Sunday, August 27, 2006

Cameron Recants

The Observer leads on David Cameron's recantation on South Africa. In an article in the paper he says his party made "mistakes" with respect to "relations with the ANC and sanctions on South Africa" (Just "mistakes"? It wasn't actually wrong? It doesn't actually make him feel ashamed that the Tories gave so much succour to the apartheid regime? I know, it was just an "error of judgement", a "moment of madness", and shouldn't be taken "out of context"). Anyway, this is typical of Cameroonian "gesture politics": sixteen years after the release of Nelson Mandela it costs nothing and helps Cameron in his attempt to make the Tories look like humans. True, it enrages Bernard Ingham and such-like but that is probably all to the good in appealing to the wider electorate. The lessons he draws from this?

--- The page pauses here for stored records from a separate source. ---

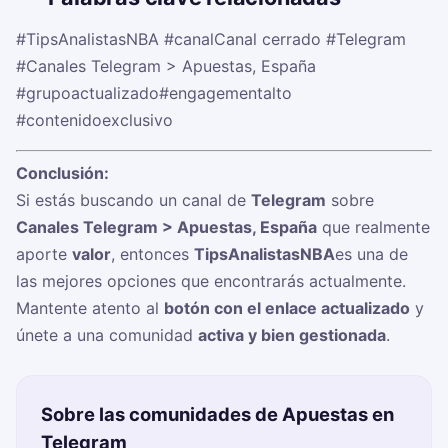
#TipsAnalistasNBA
#canalCanal cerrado
#Telegram
#Canales Telegram > Apuestas, España
#grupoactualizado
#engagementalto
#contenidoexclusivo
Conclusión:
Si estás buscando un canal de
Telegram
sobre
Canales Telegram > Apuestas, España
que realmente
aporte
valor
, entonces
TipsAnalistasNBA
es una de
las mejores opciones que encontrarás actualmente.
Mantente atento al
botón con el enlace actualizado
y
únete a una comunidad
activa y bien gestionada
.
Sobre las comunidades de Apuestas en
Telegram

Well, one is "the importance of humility" (no doubt at some stage he will expand on this on Richard and Judy's couch). The other is "the importance of patience when trying to achieve long-term change". This is a suitably conservative theme but one hopes to God he didn't expatiate on the subject in his recent meeting with Nelson Mandela (who must be sick to death of photo-ops with celebrities and wannabees). Meanwhile, the YouGov poll in the Telegraph puts the Conservatives 7 points ahead on 38%. The Cameron strategy (touchy-feely, policy-lite) may seem to be working but I think this is more to do with Labour's travails. I still think the Cameron bubble could burst. On Cameron's recantation Mike Terry of the Anti-Apartheid Movement hit the nail on the head. Cameron, he said, should listen to what Mandela has to say "about the Iraq war, about the Middle East or about the need for resources to adress HIV/AIDS". Mind you, vis-a-vis this last, so should Thabo Mabeki.